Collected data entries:
------------------------------------------------------------
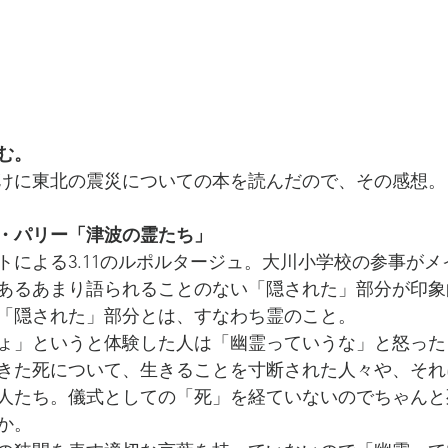
む。
けに東北の震災についての本を読んだので、その感想。
・パリー「津波の霊たち」
トによる3.11のルポルタージュ。大川小学校の参事が
あるあまり語られることのない「隠された」部分が印象
「隠された」部分とは、すなわち霊のこと。
ょ」というと体験した人は「幽霊っていうな」と怒った
きた死について、生きることを寸断された人々や、それ
人たち。儀式としての「死」を経ていないのでちゃんと
か。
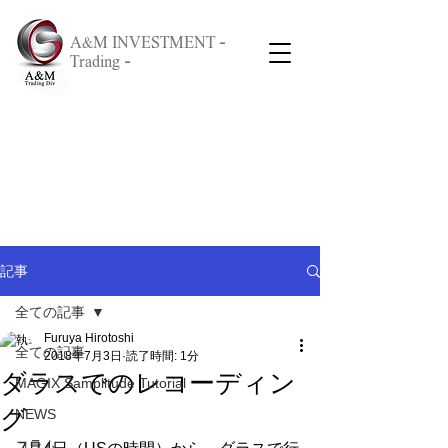
A&M INVESTMENT -
Trading -
記事
全ての記事
Furuya Hirotoshi
全ての記事
2018年7月3日
読了時間: 1分
ダラスでのレコーディン
MAGIX Samplitude Tutorial
グ
NEWS
コラム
------------------------------------------------------------
To do
Every line above is to be written out unchanged, with the pictures omitted.

Answer space
む。
けに東北の震災についての本を読んだので、その感想。
・パリー「津波の霊たち」
トによる3.11のルポルタージュ。大川小学校の参事が
あるあまり語られることのない「隠された」部分が印象
「隠された」部分とは、すなわち霊のこと。
ょ」というと体験した人は「幽霊っていうな」と怒った
きた死について、生きることを寸断された人々や、それ
人たち。儀式としての「死」を経ていないのでちゃんと
か。
A&M INVESTMENT -
Trading -
記事
全ての記事
Furuya Hirotoshi
全ての記事
2018年7月3日
読了時間: 1分
ダラスでのレコーディン
MAGIX Samplitude Tutorial
グ
NEWS
コラム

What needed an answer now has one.